Finally, a question where i can shine. You don’t have to do anything specific. Just do things.
Use a headset with your phone or laptop: You are on a call. Most people don’t speak much at online meetings.
Take a little nap? Thinking.
Want some time alone? Go to a meeting room. Works even better if the room has glass walls since you can see them and they can see that you are “busy”, but no one sees your screen.
Have multiple monitors. There’s always something work-related on at least one screen.
Have fields of interest that blend in. If one of your hobbies is vaguely related to work you are golden. You can totally read something unrelated to work during working time if it seems most your attention goes towards work. (See multiple screens and some switching back and force.)
Shift your working hours slightly from the norm, i.e. come 5 min earlier than others.
Don’t hide windows with non-work stuff when someone sees them. Too late. Act as if you have nothing to hide.
Do a reasonable work-life blend. Work overtime occasionally at odd hours and make managers know that you solved an emergency in your free time. Gives you an excuse to leave early or slack off the next day and any other day.
React to emails with a resonable delay. Of course, you can help, but not right now. You are busy.
Block your calendar and decline invites.
Id say the one thing I kind of disagree with here is the emails. If I’m at my computer and the email says “Are you able to handle this 15 minute job for me by EOD?” I respond immediately “Yeah, I can fit that in.” and then go back to whatever it was I was doing and handle it later.

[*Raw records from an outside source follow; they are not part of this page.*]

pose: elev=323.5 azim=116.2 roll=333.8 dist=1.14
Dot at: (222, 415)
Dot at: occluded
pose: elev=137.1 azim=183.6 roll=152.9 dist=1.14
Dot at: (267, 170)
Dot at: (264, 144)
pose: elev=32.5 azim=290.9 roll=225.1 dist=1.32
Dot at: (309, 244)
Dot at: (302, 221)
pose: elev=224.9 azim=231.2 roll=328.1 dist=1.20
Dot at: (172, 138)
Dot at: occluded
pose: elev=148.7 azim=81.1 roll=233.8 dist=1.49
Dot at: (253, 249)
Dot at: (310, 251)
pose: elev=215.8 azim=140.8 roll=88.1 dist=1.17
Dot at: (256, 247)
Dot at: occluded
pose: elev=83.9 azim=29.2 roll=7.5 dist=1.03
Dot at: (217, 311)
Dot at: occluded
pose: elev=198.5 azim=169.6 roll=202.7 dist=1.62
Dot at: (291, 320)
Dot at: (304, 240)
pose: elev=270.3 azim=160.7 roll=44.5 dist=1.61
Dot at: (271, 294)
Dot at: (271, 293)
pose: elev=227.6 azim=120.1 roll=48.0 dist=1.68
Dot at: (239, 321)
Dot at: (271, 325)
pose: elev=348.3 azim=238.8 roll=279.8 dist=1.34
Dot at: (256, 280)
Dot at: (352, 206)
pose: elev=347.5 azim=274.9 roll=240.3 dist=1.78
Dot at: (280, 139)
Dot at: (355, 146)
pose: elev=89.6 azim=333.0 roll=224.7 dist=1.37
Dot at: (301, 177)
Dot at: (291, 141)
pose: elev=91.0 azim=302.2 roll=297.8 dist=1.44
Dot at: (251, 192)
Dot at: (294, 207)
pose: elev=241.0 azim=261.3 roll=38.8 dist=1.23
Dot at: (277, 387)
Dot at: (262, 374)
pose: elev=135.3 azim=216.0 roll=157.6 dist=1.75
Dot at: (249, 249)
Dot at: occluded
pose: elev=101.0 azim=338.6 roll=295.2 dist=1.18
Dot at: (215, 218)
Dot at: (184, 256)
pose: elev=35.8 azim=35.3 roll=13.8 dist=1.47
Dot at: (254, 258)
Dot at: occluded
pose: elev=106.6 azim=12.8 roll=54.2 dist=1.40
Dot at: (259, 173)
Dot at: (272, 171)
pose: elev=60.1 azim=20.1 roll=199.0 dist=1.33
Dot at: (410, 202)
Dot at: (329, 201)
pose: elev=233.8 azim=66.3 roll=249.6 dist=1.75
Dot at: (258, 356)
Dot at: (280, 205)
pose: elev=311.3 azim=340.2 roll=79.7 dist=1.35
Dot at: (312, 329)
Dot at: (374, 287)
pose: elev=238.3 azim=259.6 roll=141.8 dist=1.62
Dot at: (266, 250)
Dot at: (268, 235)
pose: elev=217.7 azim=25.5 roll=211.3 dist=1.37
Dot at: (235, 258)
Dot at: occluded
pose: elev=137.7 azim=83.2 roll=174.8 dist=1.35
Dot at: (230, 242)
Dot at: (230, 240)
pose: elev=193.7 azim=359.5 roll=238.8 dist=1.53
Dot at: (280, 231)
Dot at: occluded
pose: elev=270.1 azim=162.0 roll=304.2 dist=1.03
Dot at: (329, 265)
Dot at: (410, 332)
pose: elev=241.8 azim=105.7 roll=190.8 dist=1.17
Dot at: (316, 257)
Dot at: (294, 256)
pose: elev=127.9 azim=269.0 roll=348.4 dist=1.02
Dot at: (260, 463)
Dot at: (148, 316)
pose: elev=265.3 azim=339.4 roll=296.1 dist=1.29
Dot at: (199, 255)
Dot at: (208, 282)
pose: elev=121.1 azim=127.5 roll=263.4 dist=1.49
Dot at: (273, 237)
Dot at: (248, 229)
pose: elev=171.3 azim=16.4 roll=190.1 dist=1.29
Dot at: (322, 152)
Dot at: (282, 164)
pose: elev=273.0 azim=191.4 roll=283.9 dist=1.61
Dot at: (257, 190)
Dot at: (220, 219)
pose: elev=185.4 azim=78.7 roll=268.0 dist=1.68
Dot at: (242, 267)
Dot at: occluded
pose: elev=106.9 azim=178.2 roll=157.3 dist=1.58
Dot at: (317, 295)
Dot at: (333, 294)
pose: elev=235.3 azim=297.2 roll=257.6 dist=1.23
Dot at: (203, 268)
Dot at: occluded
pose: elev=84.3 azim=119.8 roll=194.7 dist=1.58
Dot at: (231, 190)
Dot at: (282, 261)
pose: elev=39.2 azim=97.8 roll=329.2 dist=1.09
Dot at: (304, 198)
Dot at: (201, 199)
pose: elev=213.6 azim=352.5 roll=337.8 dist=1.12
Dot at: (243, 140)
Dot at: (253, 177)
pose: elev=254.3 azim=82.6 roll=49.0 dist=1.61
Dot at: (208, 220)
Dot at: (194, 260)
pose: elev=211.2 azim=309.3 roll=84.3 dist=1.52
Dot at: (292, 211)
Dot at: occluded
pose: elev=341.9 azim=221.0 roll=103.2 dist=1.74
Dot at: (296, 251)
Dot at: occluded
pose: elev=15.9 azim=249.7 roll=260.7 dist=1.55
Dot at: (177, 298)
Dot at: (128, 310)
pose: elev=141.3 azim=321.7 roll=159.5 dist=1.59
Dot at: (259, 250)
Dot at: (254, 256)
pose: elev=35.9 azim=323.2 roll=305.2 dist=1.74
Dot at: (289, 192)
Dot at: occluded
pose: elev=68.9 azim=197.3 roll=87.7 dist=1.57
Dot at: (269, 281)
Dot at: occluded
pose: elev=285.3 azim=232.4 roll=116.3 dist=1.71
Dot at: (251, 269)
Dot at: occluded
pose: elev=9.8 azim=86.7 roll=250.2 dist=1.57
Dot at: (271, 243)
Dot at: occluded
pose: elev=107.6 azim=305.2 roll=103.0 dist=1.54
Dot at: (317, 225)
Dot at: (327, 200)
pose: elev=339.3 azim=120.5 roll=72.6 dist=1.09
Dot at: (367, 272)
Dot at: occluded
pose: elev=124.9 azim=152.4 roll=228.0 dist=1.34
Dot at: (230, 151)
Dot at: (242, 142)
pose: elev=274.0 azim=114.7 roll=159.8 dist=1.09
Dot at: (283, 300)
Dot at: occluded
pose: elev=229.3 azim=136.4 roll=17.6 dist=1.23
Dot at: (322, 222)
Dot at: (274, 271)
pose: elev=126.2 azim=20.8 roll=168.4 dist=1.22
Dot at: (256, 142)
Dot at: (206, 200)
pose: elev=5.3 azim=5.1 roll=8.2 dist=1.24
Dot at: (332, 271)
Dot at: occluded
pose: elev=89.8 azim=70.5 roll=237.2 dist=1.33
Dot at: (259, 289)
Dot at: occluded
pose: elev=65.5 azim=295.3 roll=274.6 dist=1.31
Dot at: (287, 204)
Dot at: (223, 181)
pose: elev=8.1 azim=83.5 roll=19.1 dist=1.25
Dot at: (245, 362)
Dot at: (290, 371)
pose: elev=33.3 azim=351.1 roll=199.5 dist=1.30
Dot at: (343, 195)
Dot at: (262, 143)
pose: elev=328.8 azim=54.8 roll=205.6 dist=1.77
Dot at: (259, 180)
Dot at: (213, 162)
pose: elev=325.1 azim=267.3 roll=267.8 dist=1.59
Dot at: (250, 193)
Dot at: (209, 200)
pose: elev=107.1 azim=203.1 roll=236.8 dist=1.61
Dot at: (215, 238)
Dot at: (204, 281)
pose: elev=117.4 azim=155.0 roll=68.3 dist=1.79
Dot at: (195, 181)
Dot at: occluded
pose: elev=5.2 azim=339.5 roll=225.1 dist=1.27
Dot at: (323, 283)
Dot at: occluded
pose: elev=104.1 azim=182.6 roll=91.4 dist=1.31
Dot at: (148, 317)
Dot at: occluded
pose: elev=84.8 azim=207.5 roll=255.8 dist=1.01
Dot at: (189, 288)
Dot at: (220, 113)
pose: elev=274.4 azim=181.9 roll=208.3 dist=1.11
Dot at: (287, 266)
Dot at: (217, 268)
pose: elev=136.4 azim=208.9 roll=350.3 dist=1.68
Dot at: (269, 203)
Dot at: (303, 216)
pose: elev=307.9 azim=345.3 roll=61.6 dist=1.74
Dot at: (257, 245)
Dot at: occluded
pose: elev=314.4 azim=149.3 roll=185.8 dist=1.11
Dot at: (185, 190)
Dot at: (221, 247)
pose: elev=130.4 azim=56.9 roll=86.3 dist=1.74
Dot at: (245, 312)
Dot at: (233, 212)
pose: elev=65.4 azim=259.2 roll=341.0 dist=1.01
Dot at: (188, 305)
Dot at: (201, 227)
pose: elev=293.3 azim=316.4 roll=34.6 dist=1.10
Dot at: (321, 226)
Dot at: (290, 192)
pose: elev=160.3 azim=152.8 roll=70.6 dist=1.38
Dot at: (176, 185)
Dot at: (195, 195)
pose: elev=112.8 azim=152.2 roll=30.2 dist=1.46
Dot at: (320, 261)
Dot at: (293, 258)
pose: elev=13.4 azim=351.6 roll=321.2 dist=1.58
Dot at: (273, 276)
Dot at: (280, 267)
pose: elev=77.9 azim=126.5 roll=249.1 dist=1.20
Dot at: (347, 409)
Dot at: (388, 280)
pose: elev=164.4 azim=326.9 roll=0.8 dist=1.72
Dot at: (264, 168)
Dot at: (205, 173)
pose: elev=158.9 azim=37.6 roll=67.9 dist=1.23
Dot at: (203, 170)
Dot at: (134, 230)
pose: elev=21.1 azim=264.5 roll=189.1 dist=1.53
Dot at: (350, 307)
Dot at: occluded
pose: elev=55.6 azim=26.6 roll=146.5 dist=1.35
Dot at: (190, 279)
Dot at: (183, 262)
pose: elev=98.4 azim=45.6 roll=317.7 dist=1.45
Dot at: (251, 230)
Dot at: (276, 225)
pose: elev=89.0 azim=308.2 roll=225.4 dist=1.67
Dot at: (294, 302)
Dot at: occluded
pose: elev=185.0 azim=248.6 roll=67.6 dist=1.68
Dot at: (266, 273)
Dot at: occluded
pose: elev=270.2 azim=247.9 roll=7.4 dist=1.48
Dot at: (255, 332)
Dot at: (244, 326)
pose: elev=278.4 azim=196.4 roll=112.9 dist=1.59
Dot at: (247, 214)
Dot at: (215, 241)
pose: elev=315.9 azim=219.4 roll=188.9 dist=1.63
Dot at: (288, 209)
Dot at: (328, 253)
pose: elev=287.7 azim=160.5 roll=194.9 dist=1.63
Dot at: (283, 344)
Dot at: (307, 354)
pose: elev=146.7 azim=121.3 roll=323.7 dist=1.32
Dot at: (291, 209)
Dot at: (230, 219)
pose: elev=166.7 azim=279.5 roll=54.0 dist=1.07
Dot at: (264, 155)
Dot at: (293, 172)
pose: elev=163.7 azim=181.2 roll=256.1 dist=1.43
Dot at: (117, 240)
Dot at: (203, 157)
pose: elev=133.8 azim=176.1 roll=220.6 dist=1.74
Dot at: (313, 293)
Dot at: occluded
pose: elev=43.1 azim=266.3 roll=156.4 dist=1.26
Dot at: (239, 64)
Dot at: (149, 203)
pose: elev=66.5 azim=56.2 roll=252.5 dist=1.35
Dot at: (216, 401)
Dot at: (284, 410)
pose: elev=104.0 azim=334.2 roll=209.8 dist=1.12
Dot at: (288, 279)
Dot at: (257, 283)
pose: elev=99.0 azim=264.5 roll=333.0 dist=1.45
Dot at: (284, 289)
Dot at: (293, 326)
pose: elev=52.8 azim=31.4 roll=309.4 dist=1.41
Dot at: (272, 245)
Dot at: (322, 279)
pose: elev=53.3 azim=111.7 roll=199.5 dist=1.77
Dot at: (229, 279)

If someone is asking me to do a big job I dont reply immediately and go do some prep work for the big job and email them an hour later. “Not a problem, Ill get on it ASAP.”
If you respond and get tasks done immediately sometimes it makes them think you must be in the middle of something when you dont. When someone gives you a big task that will take 4 hours and they check in on you 3 hours after you reply to the email and you’re almost finished, it puffs up your ability.
But in general I agree, responding to emails is a great tool for managing perceptions and expectations.
Microsoft Viva Insights will really fuck you on this plan. There’s just no escaping it anymore.
It’s a workplace monitoring tool dressed up as a workplace wellness tool.
You know that table that shows the risk of employees who might burn out, given their meeting frequency, teams interactions, email rate, work hours etc.? If you flip the sorting order, you can measure who isn’t doing enough (by whatever metrics the employer decides).
I Remote Desktop from my personal computer into my work computer. All personal stuff happens on the personal computer, the work computer is work stuff only. There is no way for my work to know I am “goofing off” while working.
There is. Viva insights doesn’t even track keyboard and mouse activity as far as I know. It’s about teams usage, meetings, calls, chats, etc.
At my last company, we would walk around with our laptops. People would just assume we were looking for a meeting room or had something important to do.
I can’t quite remember what we did at our desks specifically. However, I do remember a guy I worked with used to browse Wikipedia and Tinder.
Co worker and I would book meeting rooms then close it up and play coop bloons
Use the buddy system. Years ago I had a work-friend, we’d just book meetings with each other a couple of times a week, go to a meeting room and just hang out, I taught him to juggle, or we’d watch an episode from a series etc.
It was fun feeling like we got away with something, but realistically nobody questioned it because we both got our work done and it was a good company where that mattered more than time spent at a desk.